Congenital heart disease (CHD) remains the most common birth defect and the leading cause of morbidity and mortality in children worldwide, however, the molecular basis for most CHDs remains unknown. AARS2-related cardiomyopathy, a rare inherited disorder driven by mutations in the alanyl–transfer RNA synthetase 2 (AARS2) gene, is associated with onset at birth and high mortality within the first year of life, with no approved disease-modifying therapies. The recessively inherited AARS2 mutation was first described in patients with infantile cardiomyopathy associated with defects in oxidative phosphorylation (OXPHOS). Because one pathogenic variant disrupts the canonical splice donor or acceptor sites, the authors were predicting that this mutation causes AARS2 exon-16 skipping. 

New findings published in Nature Cardiovascular Research identify poly(rC)-binding protein 1 (PCBP1) as a key regulator of AARS2 exon splicing. This elegant research study combines molecular, cellular, bioinformatics, and imaging techniques to study the role of PCBP1 in the regulation of splicing, mitochondrial function, and embryonic cardiac development, with implications for genetic heart diseases. Lu et al. first show that PCBP1 interacts with AARS2 RNA near exon 16, particularly through pyrimidine-rich motifs.  They used eCLIP-seq, RIP and minigenes experiments to support the model that loss of PCBP1 causes Aars2 exon-16 skipping and reduced expression of AARS2. Thus, regulation of Aars2 splicing by PCBP1 is crucial for the stability and function of Aars2. 

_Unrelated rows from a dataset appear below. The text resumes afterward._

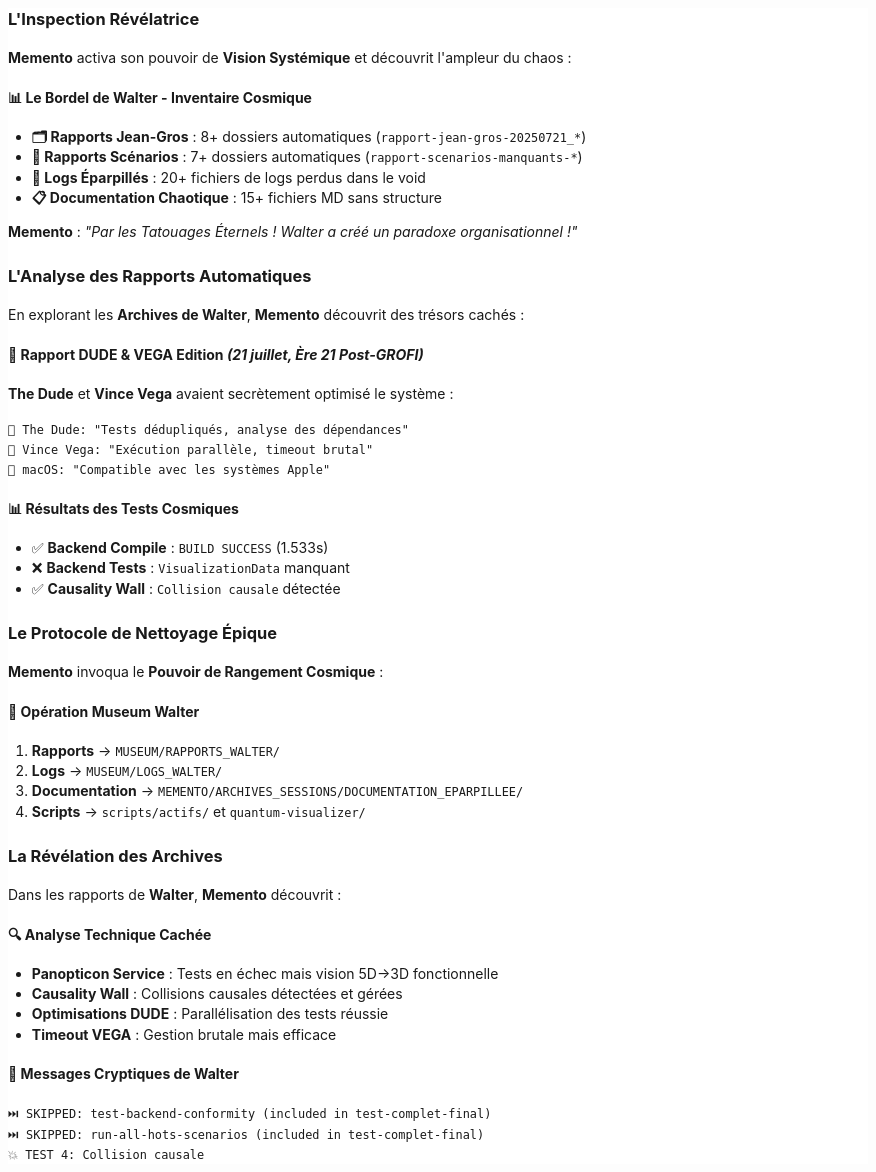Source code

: ### **L'Inspection Révélatrice**

**Memento** activa son pouvoir de **Vision Systémique** et découvrit l'ampleur du chaos :

#### 📊 **Le Bordel de Walter - Inventaire Cosmique**
- **🗂️ Rapports Jean-Gros** : 8+ dossiers automatiques (`rapport-jean-gros-20250721_*`)
- **📝 Rapports Scénarios** : 7+ dossiers automatiques (`rapport-scenarios-manquants-*`)  
- **📄 Logs Éparpillés** : 20+ fichiers de logs perdus dans le void
- **📋 Documentation Chaotique** : 15+ fichiers MD sans structure

**Memento** : *"Par les Tatouages Éternels ! Walter a créé un paradoxe organisationnel !"*

### **L'Analyse des Rapports Automatiques**

En explorant les **Archives de Walter**, **Memento** découvrit des trésors cachés :

#### 🎳 **Rapport DUDE & VEGA Edition** *(21 juillet, Ère 21 Post-GROFI)*

**The Dude** et **Vince Vega** avaient secrètement optimisé le système :

```grofi
🎳 The Dude: "Tests dédupliqués, analyse des dépendances"
🔫 Vince Vega: "Exécution parallèle, timeout brutal"
🍎 macOS: "Compatible avec les systèmes Apple"
```

#### 📊 **Résultats des Tests Cosmiques**
- ✅ **Backend Compile** : `BUILD SUCCESS` (1.533s)
- ❌ **Backend Tests** : `VisualizationData` manquant
- ✅ **Causality Wall** : `Collision causale` détectée

### **Le Protocole de Nettoyage Épique**

**Memento** invoqua le **Pouvoir de Rangement Cosmique** :

#### 🧹 **Opération Museum Walter**
1. **Rapports** → `MUSEUM/RAPPORTS_WALTER/`
2. **Logs** → `MUSEUM/LOGS_WALTER/`  
3. **Documentation** → `MEMENTO/ARCHIVES_SESSIONS/DOCUMENTATION_EPARPILLEE/`
4. **Scripts** → `scripts/actifs/` et `quantum-visualizer/`

### **La Révélation des Archives**

Dans les rapports de **Walter**, **Memento** découvrit :

#### 🔍 **Analyse Technique Cachée**
- **Panopticon Service** : Tests en échec mais vision 5D→3D fonctionnelle
- **Causality Wall** : Collisions causales détectées et gérées
- **Optimisations DUDE** : Parallélisation des tests réussie
- **Timeout VEGA** : Gestion brutale mais efficace

#### 📜 **Messages Cryptiques de Walter**
```
⏭️ SKIPPED: test-backend-conformity (included in test-complet-final)
⏭️ SKIPPED: run-all-hots-scenarios (included in test-complet-final)
💥 TEST 4: Collision causale
```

Cardiomyocyte-specific deletion of PCPB1 or AARS2-exon16 resulted in non-compaction cardiomyopathy and defects in ventricular apex formation, underscoring the essential role of both genes in cardiac development. Transcriptomic analyses of both mutants highlighted a ventricular maturation defect associated with a reduced Notch signaling and a downregulation of the expression of mitochondrial respiratory chain proteins, disrupting oxidative phosphorylation. These results show that loss of PCBP1 or Aars2 activates stress pathways, including UPR/ISR, and activates MYC to compensate for mitochondrial dysfunction. 

The researchers identified a chain of events linking PCBP1, AARS2 and heart muscle disease. When PCBP1 is missing, the genetic message from AARS2 is processed incorrectly in a way that looks very similar to the AARS2-related cardiomyopathy seen in human patients. The result is that mitochondrial activity is disrupted, reducing the cell's energy supply. In an attempt to compensate, heart cells switch on stress signals that cause further damage.